# My belly in all its Glory...



## BigFunAce (Jul 17, 2008)

Hello Everyone I'm the "New Guy" here well.. i managed to find this pic.. and i think some of you ladies might find it interesting.. I normally wouldn't be caught dead doing this since i've always been self conscious ... but i guess there's no harm in sharing my Belly With everyone :blush:


----------



## Melian (Jul 17, 2008)

This is exactly what I need to see every morning when I log on at work. 

HOT!


----------



## leon (Jul 17, 2008)

Welcome don't be shy 
nice pic


----------



## CAGIRL (Jul 17, 2008)

No harm at all...we like it! Great picture, thanks for sharing.


----------



## IszyStone (Jul 17, 2008)

very nice, very nice


----------



## Surlysomething (Jul 18, 2008)

BigFunAce said:


> Hello Everyone I'm the "New Guy" here well.. i managed to find this pic.. and i think some of you ladies might find it interesting.. I normally wouldn't be caught dead doing this since i've always been self conscious ... but i guess there's no harm in sharing my Belly With everyone :blush:


 

What a cutie. Welcome to the site.

:bow:


----------



## ThatOneGirl (Jul 18, 2008)

Haha, this picture made me involuntarily scream 'HOT!' pretty loudly. Very nice .


----------



## Morgana (Jul 18, 2008)

You have a so cute body. Very sexy!^^


----------



## BigFunAce (Jul 18, 2008)

well ladies thank you so much for the nice compliments you sure know how to make a guy feel good ...


----------



## Bountiful1966 (Jul 18, 2008)

ThatOneGirl said:


> Haha, this picture made me involuntarily scream 'HOT!' pretty loudly. Very nice .

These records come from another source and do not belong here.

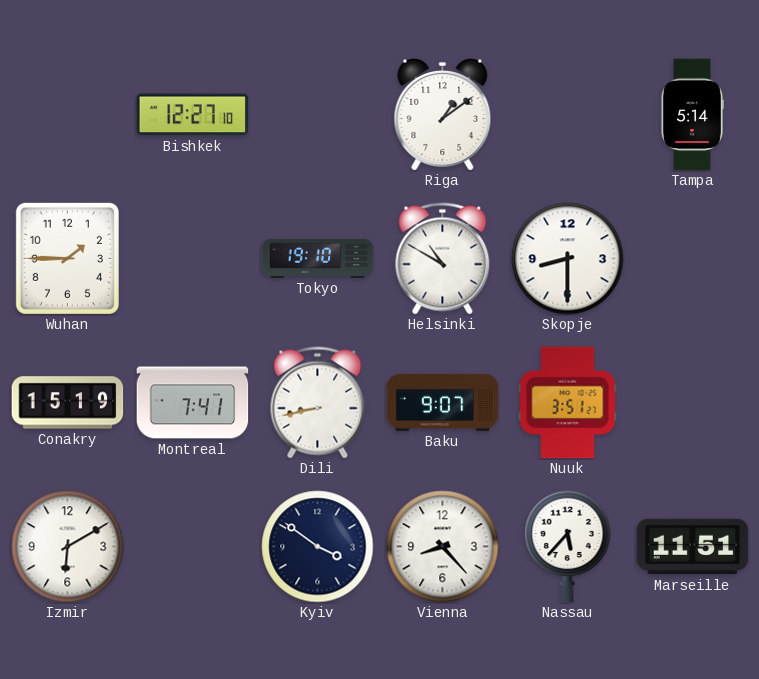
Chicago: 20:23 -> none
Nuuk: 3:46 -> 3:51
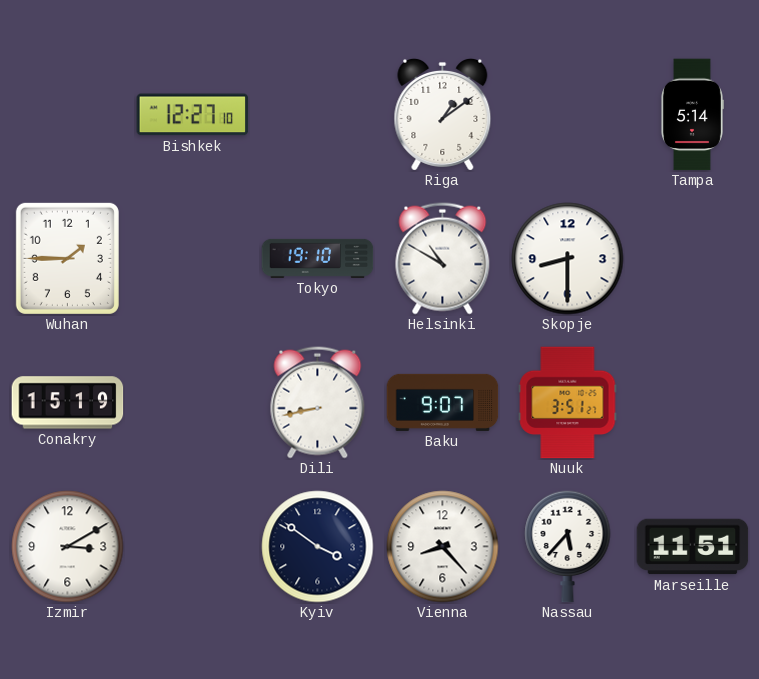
Montreal: 7:41 -> none
Izmir: 6:10 -> 3:10
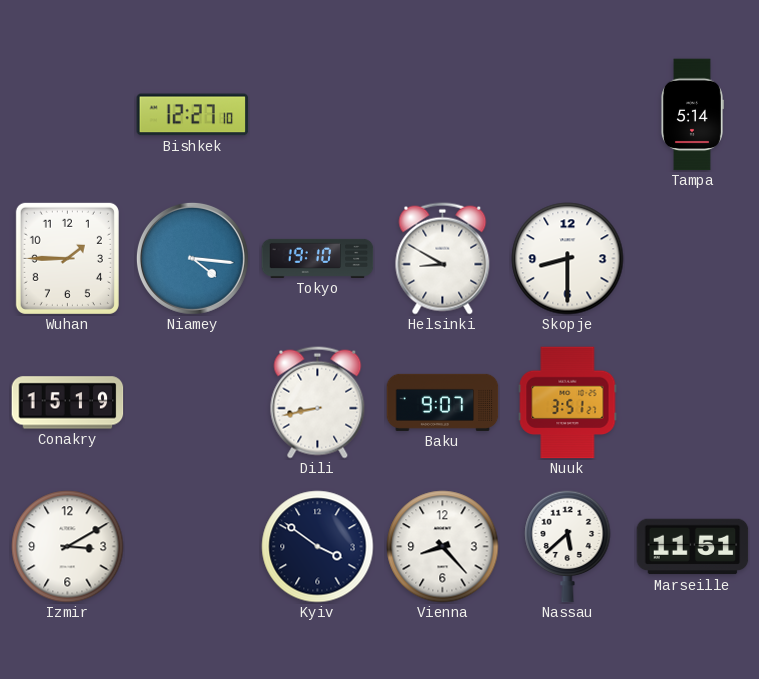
Riga: 1:09 -> none
Niamey: none -> 4:16
Helsinki: 10:50 -> 8:50
Nassau: 5:37 -> 5:38
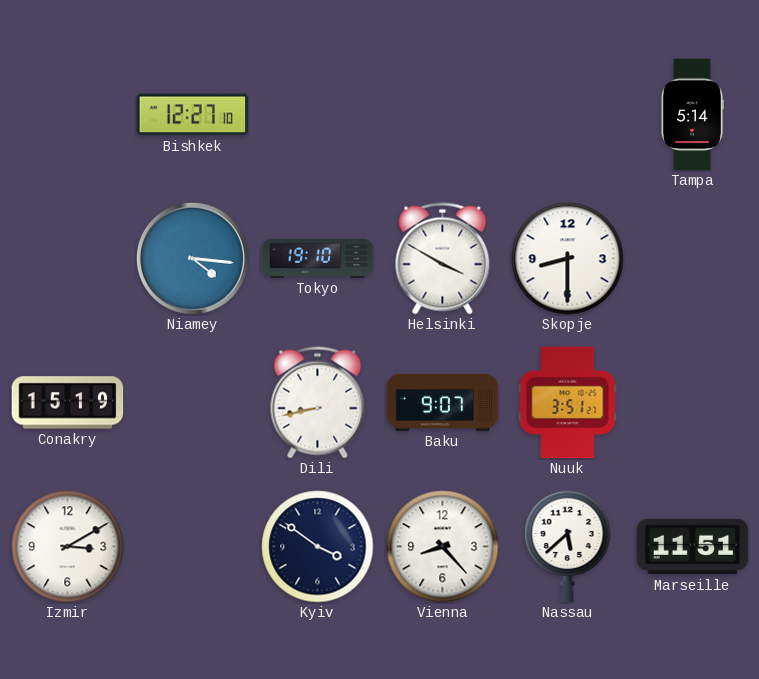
Wuhan: 1:45 -> none
Helsinki: 8:50 -> 3:50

I said the same thing sistah  You are very hot hon!!!


----------



## kinkykitten (Oct 17, 2008)

Oh my you are adorable :blush:


----------



## BigFunAce (Oct 17, 2008)

Why thank u...


----------



## intraultra (Oct 17, 2008)

Well I sure am glad this thread was bumped. You are extremely good looking.


----------



## rabbitislove (Oct 19, 2008)

:wubu:
HOTT!!


----------



## Love.Metal (Oct 19, 2008)

*giggle* You're cute!! Very sexy belly...;]

Welcome!


<3


----------



## velia (Oct 23, 2008)

You, sir, are a very attractive man. Thanks for sharing!


----------



## chicken legs (Jan 18, 2009)

BigFunAce said:


> Hello Everyone I'm the "New Guy" here well.. i managed to find this pic.. and i think some of you ladies might find it interesting.. I normally wouldn't be caught dead doing this since i've always been self conscious ... but i guess there's no harm in sharing my Belly With everyone :blush:



is that shower big enough for two :eat2:


----------



## Diego (Jan 18, 2009)

Great photo, thanks for the share.


----------



## Hole (Jan 18, 2009)

Oh, I like.. I like. Thanks for sharing.


----------



## SoliloquyOfaSiren (Jan 18, 2009)

omg :smitten:


----------



## lily352 (Jan 18, 2009)

That is a lovely belly you got there! Nice smile too!


----------



## MickeyFFA (Jan 19, 2009)

Mmm mmm mmm, that is one hot belly :smitten:. You're pretty sexy, thanks for making my day.


----------



## MickeyFFA (Jan 19, 2009)

p.s. I love your arms too. I was too mesmerized by the belly to notice them at first.


----------